WORK INSTRUCTIONS =
In the listing below, find the line holding "X126750000Y-82442500D03*" and the line holding "X136750000Y-80405000D03*". Write out those two lines and all lines between, exactly, and nothing more.

DATA TO EXAMINE =
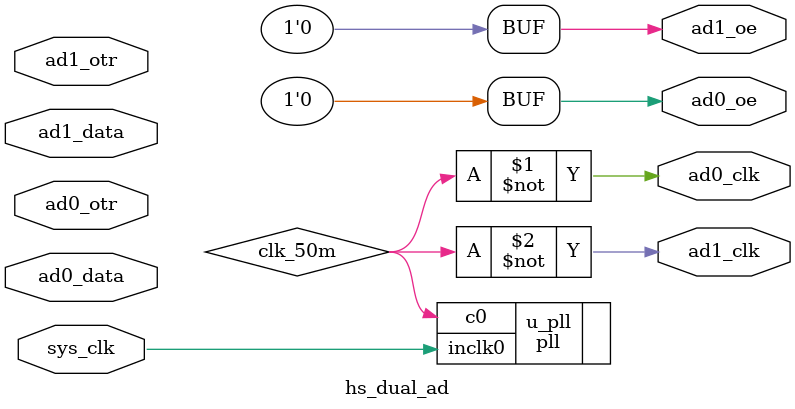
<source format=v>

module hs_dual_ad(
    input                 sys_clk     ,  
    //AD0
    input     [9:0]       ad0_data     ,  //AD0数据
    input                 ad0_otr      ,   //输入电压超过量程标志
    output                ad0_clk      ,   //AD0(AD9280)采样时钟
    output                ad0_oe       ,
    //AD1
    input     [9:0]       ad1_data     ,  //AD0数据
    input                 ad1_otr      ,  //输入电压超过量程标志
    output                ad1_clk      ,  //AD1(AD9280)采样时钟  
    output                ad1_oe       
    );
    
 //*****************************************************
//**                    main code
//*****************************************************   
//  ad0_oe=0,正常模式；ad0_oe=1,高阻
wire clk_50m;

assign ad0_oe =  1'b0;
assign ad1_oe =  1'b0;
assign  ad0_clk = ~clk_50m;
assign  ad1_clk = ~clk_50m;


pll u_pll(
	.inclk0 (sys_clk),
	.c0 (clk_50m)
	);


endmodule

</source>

---

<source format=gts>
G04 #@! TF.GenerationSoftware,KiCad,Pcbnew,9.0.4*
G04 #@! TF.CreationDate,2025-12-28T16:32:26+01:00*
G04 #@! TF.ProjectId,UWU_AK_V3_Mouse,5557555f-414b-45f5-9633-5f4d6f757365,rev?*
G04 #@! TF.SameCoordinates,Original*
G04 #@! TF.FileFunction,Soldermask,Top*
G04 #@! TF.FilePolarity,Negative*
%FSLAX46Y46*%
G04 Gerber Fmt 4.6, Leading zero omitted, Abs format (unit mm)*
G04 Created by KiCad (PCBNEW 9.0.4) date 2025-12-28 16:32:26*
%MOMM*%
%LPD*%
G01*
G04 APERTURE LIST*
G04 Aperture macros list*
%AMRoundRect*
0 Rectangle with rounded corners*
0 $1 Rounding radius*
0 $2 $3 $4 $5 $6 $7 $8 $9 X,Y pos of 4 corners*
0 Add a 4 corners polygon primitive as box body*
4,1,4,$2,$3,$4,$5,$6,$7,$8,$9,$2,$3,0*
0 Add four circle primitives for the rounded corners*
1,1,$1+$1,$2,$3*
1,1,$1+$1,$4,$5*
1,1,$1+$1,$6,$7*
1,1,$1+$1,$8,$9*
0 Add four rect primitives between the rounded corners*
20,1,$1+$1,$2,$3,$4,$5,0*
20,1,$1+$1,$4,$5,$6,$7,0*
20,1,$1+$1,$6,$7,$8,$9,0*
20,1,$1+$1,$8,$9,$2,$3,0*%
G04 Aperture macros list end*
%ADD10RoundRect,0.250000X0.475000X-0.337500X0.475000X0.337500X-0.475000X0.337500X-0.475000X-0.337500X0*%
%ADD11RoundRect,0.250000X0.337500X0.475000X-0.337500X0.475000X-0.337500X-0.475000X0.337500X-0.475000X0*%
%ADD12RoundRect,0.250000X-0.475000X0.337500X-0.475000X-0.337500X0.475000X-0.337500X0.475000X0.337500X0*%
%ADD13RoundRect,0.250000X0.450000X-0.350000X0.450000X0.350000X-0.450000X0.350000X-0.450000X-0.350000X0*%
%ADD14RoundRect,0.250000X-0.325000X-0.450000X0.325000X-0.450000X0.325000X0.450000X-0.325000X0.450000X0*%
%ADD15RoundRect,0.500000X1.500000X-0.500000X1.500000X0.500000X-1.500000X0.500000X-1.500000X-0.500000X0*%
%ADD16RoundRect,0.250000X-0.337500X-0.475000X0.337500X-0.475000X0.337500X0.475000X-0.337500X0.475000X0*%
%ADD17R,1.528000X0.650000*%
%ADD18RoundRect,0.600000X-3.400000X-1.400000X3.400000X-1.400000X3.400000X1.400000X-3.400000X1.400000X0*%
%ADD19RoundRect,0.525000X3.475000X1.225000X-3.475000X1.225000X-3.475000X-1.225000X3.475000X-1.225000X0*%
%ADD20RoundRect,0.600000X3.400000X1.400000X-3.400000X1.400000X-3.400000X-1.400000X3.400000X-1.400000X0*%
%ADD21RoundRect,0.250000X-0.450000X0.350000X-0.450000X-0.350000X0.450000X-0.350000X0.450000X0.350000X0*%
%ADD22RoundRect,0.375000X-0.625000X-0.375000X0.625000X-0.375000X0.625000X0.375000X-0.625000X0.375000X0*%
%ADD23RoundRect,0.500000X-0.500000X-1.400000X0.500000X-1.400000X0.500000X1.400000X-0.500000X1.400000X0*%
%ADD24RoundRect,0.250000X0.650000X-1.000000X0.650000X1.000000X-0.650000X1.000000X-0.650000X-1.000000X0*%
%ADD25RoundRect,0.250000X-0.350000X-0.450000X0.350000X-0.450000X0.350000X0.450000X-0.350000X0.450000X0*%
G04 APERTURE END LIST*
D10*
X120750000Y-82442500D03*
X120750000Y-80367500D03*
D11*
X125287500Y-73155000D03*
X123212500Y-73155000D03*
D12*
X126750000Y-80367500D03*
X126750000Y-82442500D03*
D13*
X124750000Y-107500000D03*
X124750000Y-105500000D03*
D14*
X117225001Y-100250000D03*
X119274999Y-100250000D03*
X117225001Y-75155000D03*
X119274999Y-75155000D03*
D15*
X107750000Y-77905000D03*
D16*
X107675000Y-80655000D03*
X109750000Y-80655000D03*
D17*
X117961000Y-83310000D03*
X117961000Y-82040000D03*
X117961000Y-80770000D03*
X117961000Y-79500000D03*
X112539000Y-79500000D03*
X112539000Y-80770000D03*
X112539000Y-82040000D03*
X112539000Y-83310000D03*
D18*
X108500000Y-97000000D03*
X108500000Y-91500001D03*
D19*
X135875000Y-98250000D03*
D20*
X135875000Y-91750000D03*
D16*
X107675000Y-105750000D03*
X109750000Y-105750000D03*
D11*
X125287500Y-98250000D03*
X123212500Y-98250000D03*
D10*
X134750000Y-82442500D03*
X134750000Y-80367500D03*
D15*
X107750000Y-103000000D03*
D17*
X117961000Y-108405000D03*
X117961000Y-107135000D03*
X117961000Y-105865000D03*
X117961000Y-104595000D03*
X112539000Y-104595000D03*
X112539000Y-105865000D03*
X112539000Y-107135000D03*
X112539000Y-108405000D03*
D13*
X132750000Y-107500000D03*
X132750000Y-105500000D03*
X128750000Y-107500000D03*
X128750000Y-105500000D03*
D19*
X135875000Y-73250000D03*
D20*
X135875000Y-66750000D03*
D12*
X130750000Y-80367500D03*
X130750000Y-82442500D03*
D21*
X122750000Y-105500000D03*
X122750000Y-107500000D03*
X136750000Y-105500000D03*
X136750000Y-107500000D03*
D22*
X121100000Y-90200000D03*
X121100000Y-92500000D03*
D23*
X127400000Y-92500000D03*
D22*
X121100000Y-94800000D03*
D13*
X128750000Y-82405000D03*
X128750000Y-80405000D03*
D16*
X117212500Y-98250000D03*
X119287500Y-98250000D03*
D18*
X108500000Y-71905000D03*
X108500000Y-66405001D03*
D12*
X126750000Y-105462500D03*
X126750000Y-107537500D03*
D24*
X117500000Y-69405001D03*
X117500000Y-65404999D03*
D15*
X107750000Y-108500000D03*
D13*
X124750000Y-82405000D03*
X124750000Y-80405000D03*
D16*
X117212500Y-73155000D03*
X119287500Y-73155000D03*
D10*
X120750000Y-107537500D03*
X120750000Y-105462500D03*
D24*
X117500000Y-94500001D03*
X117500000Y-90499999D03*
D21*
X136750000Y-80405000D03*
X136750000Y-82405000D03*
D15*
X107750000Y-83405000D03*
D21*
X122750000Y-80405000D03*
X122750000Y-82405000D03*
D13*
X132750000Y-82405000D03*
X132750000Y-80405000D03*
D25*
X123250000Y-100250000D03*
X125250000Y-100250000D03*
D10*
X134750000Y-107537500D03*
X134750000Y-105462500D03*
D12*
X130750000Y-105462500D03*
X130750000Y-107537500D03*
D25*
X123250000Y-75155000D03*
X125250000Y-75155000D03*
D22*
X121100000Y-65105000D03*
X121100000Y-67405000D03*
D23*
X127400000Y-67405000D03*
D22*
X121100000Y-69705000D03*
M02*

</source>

---

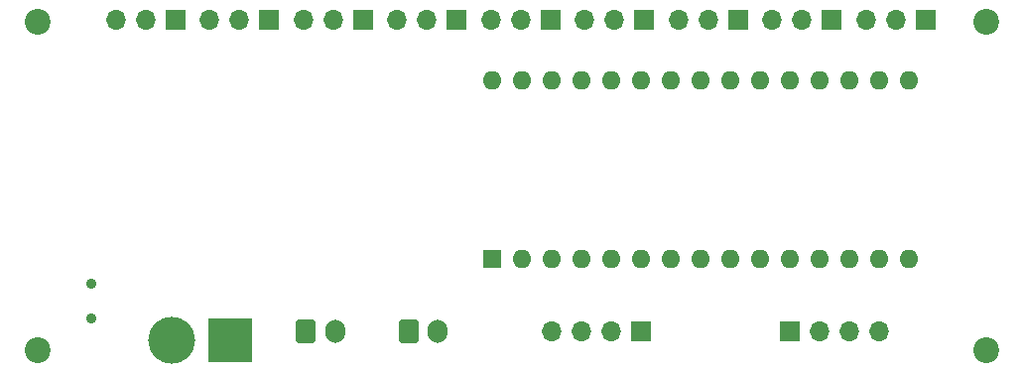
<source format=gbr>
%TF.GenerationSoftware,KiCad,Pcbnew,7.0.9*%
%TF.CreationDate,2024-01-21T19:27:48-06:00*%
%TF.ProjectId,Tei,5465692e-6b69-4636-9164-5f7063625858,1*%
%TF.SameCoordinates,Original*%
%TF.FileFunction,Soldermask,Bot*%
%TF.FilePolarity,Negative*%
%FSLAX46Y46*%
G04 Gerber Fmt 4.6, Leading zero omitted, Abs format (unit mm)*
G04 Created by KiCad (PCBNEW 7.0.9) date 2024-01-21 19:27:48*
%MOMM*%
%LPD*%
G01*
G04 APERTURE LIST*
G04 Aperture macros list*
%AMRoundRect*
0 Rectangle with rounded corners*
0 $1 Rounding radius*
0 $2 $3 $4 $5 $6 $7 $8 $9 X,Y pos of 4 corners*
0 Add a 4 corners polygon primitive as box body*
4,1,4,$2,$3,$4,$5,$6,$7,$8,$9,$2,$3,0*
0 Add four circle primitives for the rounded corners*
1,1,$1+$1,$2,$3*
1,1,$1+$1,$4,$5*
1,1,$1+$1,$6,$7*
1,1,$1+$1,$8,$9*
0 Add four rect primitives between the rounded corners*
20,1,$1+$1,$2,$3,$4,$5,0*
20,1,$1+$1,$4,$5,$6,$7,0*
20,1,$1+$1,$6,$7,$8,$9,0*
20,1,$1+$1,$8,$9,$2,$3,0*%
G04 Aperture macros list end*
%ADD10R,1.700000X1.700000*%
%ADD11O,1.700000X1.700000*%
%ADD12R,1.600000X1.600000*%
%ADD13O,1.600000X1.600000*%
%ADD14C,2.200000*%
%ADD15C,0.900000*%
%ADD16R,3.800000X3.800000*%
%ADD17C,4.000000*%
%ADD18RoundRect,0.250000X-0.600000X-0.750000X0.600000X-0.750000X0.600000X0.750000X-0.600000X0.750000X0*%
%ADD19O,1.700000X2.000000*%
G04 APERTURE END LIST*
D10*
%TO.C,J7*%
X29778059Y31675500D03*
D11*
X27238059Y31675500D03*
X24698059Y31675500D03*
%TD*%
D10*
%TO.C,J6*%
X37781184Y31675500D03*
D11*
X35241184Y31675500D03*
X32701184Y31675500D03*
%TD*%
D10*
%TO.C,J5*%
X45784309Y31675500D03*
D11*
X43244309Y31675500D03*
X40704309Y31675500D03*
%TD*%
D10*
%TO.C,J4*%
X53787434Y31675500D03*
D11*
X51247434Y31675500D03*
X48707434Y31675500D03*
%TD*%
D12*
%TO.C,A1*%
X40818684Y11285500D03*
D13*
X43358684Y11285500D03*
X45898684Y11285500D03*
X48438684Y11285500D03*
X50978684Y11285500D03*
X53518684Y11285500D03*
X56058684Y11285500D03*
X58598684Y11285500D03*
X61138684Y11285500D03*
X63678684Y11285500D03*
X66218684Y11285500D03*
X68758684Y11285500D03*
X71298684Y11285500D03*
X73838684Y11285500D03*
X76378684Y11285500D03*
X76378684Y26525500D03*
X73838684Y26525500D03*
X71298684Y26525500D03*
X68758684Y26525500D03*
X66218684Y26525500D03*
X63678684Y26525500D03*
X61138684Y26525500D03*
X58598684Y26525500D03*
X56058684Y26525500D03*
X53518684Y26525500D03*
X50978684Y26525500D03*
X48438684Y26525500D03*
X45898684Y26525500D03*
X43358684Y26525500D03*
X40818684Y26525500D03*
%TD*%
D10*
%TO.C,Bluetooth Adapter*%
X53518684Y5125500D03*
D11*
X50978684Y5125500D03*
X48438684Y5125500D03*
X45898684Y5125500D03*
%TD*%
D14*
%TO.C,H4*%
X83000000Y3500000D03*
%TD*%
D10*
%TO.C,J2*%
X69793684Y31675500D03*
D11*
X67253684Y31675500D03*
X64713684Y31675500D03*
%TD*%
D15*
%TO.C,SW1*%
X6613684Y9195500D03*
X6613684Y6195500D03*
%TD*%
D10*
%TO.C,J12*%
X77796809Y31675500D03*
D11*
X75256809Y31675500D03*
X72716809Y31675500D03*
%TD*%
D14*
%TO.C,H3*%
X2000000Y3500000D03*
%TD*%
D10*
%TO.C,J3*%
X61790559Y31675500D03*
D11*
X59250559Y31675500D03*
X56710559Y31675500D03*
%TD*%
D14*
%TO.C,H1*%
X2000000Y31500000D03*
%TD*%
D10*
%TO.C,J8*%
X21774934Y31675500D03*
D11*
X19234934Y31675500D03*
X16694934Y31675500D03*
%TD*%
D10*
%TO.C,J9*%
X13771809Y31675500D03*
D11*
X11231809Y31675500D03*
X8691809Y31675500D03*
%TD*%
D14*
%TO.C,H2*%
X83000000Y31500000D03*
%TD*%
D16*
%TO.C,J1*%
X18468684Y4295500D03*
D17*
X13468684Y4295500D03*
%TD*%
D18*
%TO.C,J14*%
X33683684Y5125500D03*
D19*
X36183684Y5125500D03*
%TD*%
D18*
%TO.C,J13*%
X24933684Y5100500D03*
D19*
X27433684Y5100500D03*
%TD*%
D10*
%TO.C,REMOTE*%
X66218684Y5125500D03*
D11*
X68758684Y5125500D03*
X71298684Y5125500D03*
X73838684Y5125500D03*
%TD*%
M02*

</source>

ANSWER SPACE =
X126750000Y-82442500D03*
D13*
X124750000Y-107500000D03*
X124750000Y-105500000D03*
D14*
X117225001Y-100250000D03*
X119274999Y-100250000D03*
X117225001Y-75155000D03*
X119274999Y-75155000D03*
D15*
X107750000Y-77905000D03*
D16*
X107675000Y-80655000D03*
X109750000Y-80655000D03*
D17*
X117961000Y-83310000D03*
X117961000Y-82040000D03*
X117961000Y-80770000D03*
X117961000Y-79500000D03*
X112539000Y-79500000D03*
X112539000Y-80770000D03*
X112539000Y-82040000D03*
X112539000Y-83310000D03*
D18*
X108500000Y-97000000D03*
X108500000Y-91500001D03*
D19*
X135875000Y-98250000D03*
D20*
X135875000Y-91750000D03*
D16*
X107675000Y-105750000D03*
X109750000Y-105750000D03*
D11*
X125287500Y-98250000D03*
X123212500Y-98250000D03*
D10*
X134750000Y-82442500D03*
X134750000Y-80367500D03*
D15*
X107750000Y-103000000D03*
D17*
X117961000Y-108405000D03*
X117961000Y-107135000D03*
X117961000Y-105865000D03*
X117961000Y-104595000D03*
X112539000Y-104595000D03*
X112539000Y-105865000D03*
X112539000Y-107135000D03*
X112539000Y-108405000D03*
D13*
X132750000Y-107500000D03*
X132750000Y-105500000D03*
X128750000Y-107500000D03*
X128750000Y-105500000D03*
D19*
X135875000Y-73250000D03*
D20*
X135875000Y-66750000D03*
D12*
X130750000Y-80367500D03*
X130750000Y-82442500D03*
D21*
X122750000Y-105500000D03*
X122750000Y-107500000D03*
X136750000Y-105500000D03*
X136750000Y-107500000D03*
D22*
X121100000Y-90200000D03*
X121100000Y-92500000D03*
D23*
X127400000Y-92500000D03*
D22*
X121100000Y-94800000D03*
D13*
X128750000Y-82405000D03*
X128750000Y-80405000D03*
D16*
X117212500Y-98250000D03*
X119287500Y-98250000D03*
D18*
X108500000Y-71905000D03*
X108500000Y-66405001D03*
D12*
X126750000Y-105462500D03*
X126750000Y-107537500D03*
D24*
X117500000Y-69405001D03*
X117500000Y-65404999D03*
D15*
X107750000Y-108500000D03*
D13*
X124750000Y-82405000D03*
X124750000Y-80405000D03*
D16*
X117212500Y-73155000D03*
X119287500Y-73155000D03*
D10*
X120750000Y-107537500D03*
X120750000Y-105462500D03*
D24*
X117500000Y-94500001D03*
X117500000Y-90499999D03*
D21*
X136750000Y-80405000D03*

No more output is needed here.